The first step is to extract the main characters of the novel and their titles. The next step is to determine the unit of analysis, which is taken here to be the natural paragraph. Then Zhang Wuji love who such a problem, in the end, how to define as a data analyzable problem? This book analyzes the characters from different angles, such as their appearance frequency, appearance time, intimacy, etc. Here is a brief description of the most important analysis of intimacy, which is portrayed through the number of times they appear in the same natural section (at the same time) with Zhang Wuji:

The so-called "day by day" is the true love of a long time, and from this side Zhang Wuji has the most chances of intimacy with Zhao Min, and he is most likely to fall in love with Zhao Min.

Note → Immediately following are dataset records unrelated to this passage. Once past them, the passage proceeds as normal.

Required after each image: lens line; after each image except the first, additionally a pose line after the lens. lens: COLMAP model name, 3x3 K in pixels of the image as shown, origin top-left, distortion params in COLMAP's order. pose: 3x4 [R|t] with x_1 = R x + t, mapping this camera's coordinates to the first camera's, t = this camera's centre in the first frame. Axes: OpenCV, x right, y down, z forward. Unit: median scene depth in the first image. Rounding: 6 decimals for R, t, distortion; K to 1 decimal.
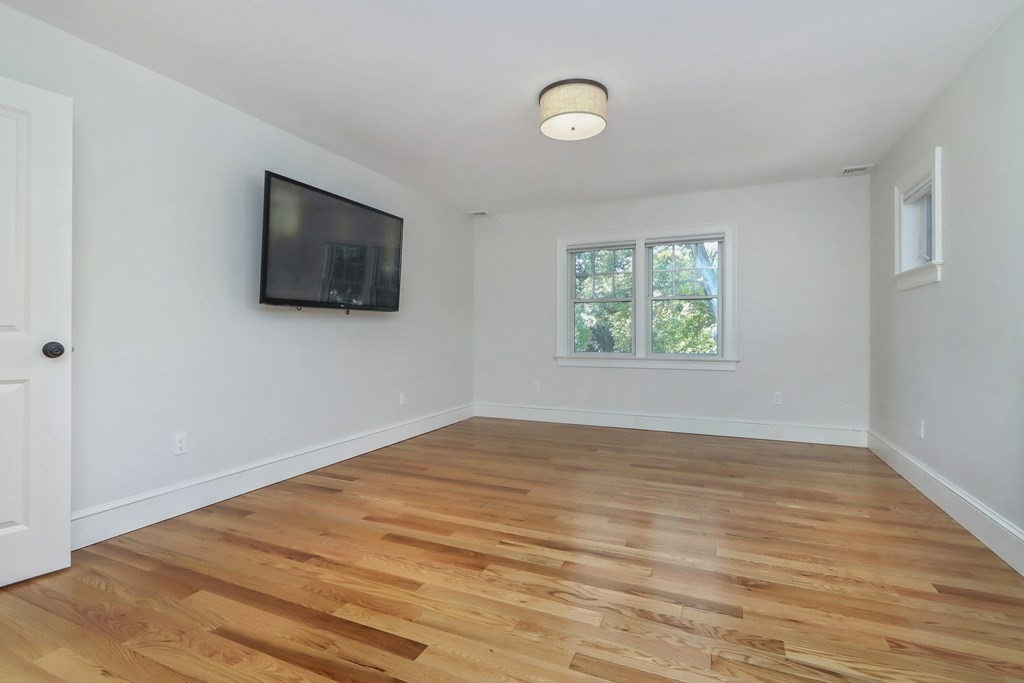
lens RADIAL K [[476.9, 0, 511.2], [0, 476.9, 328.4], [0, 0, 1]] dist [-0.000284, -0.000450]
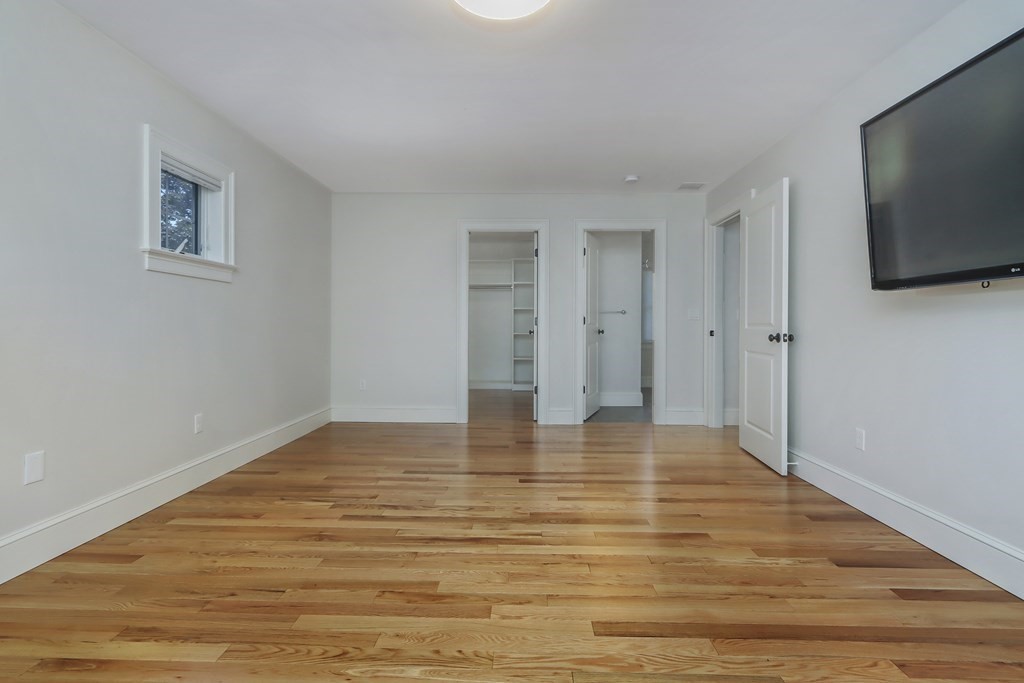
lens RADIAL K [[476.9, 0, 511.2], [0, 476.9, 328.4], [0, 0, 1]] dist [-0.000284, -0.000450]
pose [[-0.922055, -0.000270, -0.387059, 0.429573], [0.002100, 0.999982, -0.005700, 0.017819], [0.387053, -0.006069, -0.922038, 1.926832]]
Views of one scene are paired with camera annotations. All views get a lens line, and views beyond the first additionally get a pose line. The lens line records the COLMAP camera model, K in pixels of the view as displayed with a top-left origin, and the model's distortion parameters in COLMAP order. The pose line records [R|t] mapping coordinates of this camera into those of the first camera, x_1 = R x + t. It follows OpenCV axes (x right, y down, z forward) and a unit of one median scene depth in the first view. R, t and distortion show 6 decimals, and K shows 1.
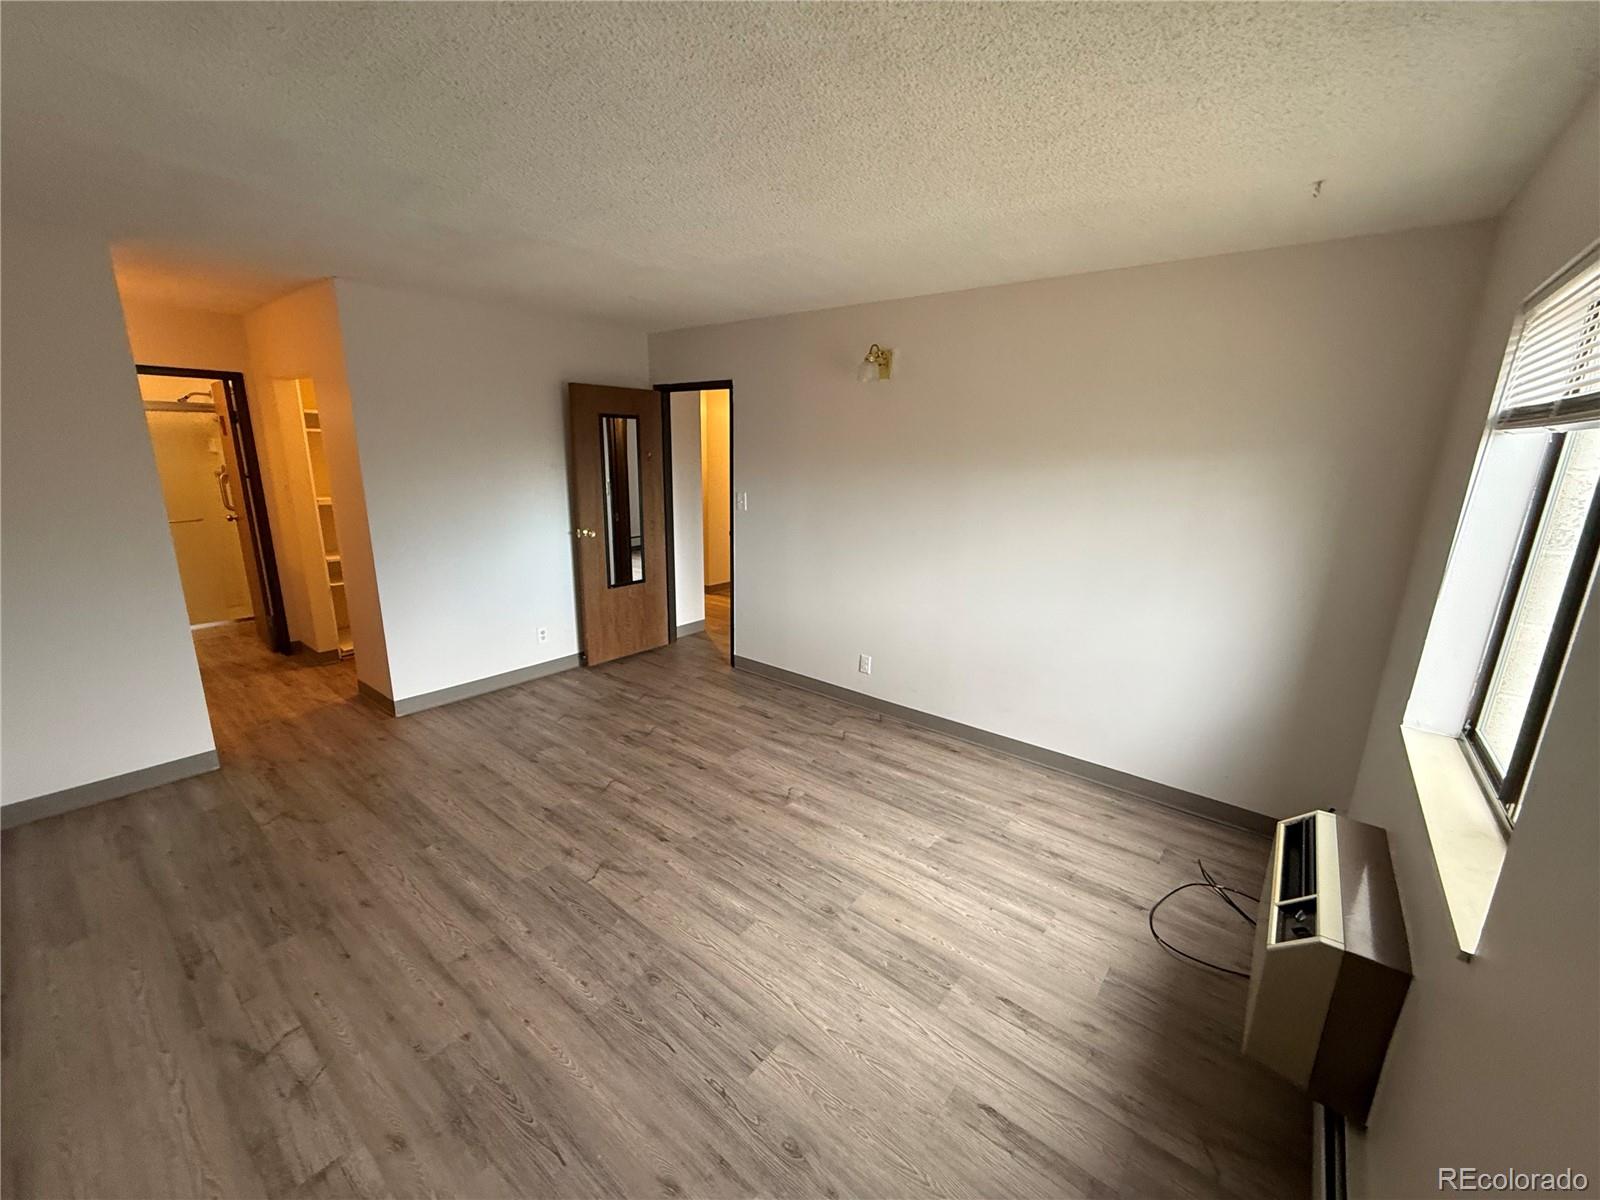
lens RADIAL K [[635.7, 0, 794.7], [0, 635.7, 601.6], [0, 0, 1]] dist [0.000555, 0.000401]
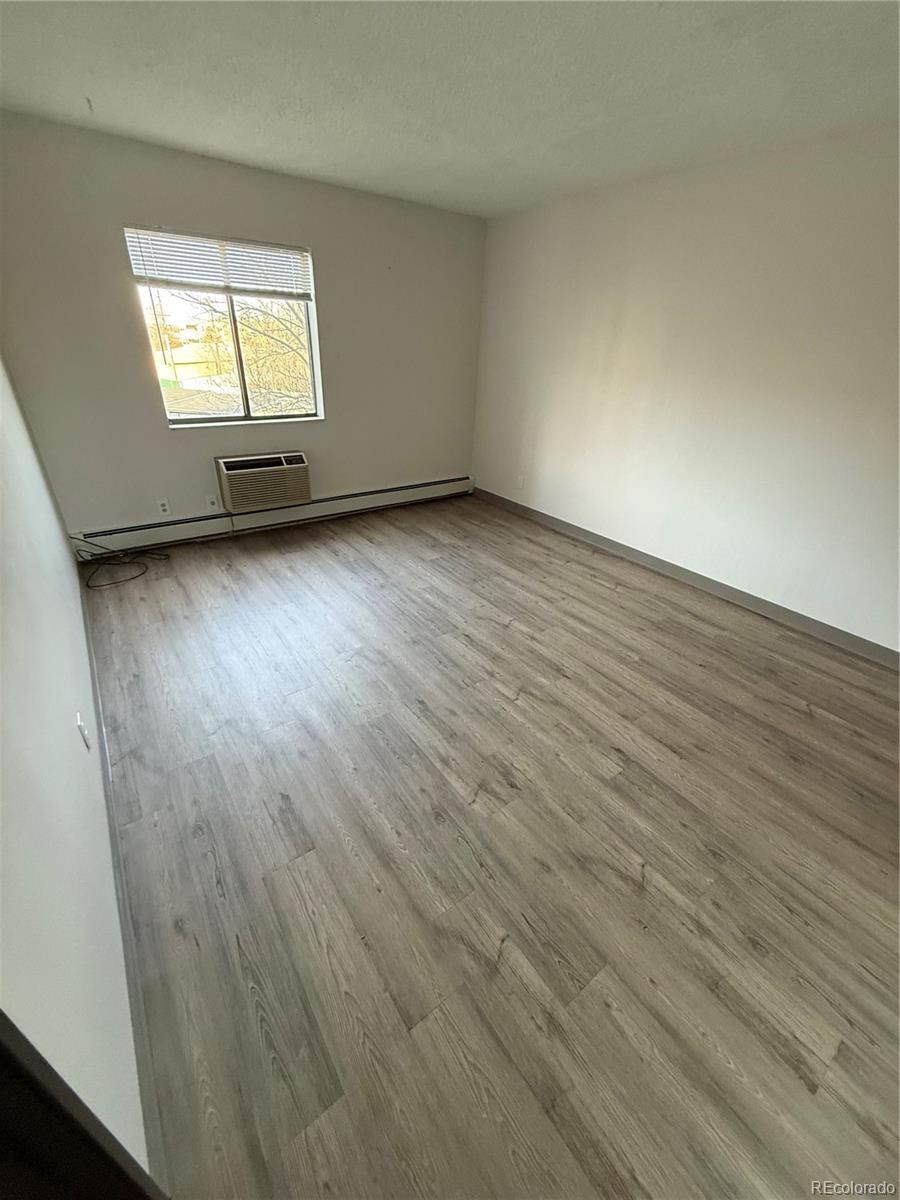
lens RADIAL K [[476.8, 0, 449.4], [0, 476.8, 595.9], [0, 0, 1]] dist [0.000555, 0.000401]
pose [[-0.964862, -0.174140, 0.196765, -0.333168], [0.002368, 0.743054, 0.669227, -0.346646], [-0.262746, 0.646177, -0.716533, 1.574355]]
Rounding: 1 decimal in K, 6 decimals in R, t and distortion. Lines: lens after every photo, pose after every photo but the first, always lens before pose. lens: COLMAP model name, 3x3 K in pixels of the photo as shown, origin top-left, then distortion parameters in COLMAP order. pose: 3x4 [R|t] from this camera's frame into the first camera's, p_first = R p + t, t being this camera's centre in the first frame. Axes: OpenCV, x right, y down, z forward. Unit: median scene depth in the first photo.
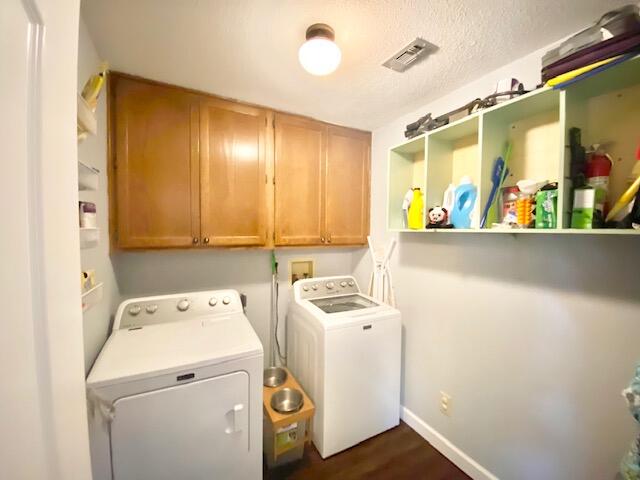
lens RADIAL K [[259.0, 0, 320.0], [0, 259.0, 240.0], [0, 0, 1]] dist [0.021243, -0.021984]
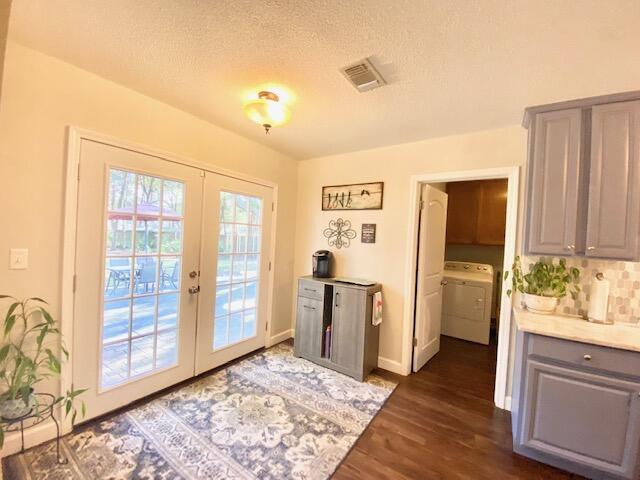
lens RADIAL K [[259.0, 0, 320.0], [0, 259.0, 240.0], [0, 0, 1]] dist [0.021243, -0.021984]
pose [[0.467488, 0.026104, -0.883614, 0.982679], [-0.069508, 0.997555, -0.007304, 0.105849], [0.881263, 0.064833, 0.468159, -1.373802]]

Note: Details of this case can be obtained from WeChat's public number Dog and Bear Club (ID: CluBear).

Conclusion

This is a book that can enhance cognition, does not bring you too much methodology, and can not make your life change immediately, and even you will feel a little laborious when listening to the book. However, once in a while out of their comfort zone, try to understand the former dare not touch the science problems, and then surprised to find "Oh! So that's it!" How is that not progress for us?

Author Introduction

Hansheng Wang

Professor of the Department of Business Statistics and Econometrics, Guanghua School of Management, Peking University, Director of the Center for Business Intelligence at Peking University, and Founder of WeChat public number "Dogs and Bears Club". He is a Fellow of the American Statistical Association (2014), a recipient of the National Outstanding Youth Fund (2016), and an Associate Editor of several international academic journals, including the Journal of the American Statistical Association (JASA), the Journal of Business and Economics Statistics (JBES), the Journal of the Pan-Chinese Statistical Association (PCSA), and Science in China: Mathematics (SCIENCE CHINA: MATHEMATICS).

Essential Interpretation

The following is the essential interpretation of the book "Thinking with Data" for the study and reference of the majority of book lovers, welcome to share, and can not be used for commercial purposes without permission.

Table of Contents

First, simple data values

Second, what is big data in the end

Third, everyone should have data thinking

Fourth, a variety of data analysis methods

Text

The powerful engine of the car, encountered the driver who can not touch the north, as always, can not drive to the destination. Big data is the same, if you do not have the business issues into data analyzable issues of data thinking, and then how the myth of big data can not create business value.

Big data is very hot, really know how to do very little, Professor Wang Hansheng is one of them. In the noisy new media context, Prof. Wang takes a different approach to help us develop a data mindset in our work and life with a sincere and truth-seeking academic temperament.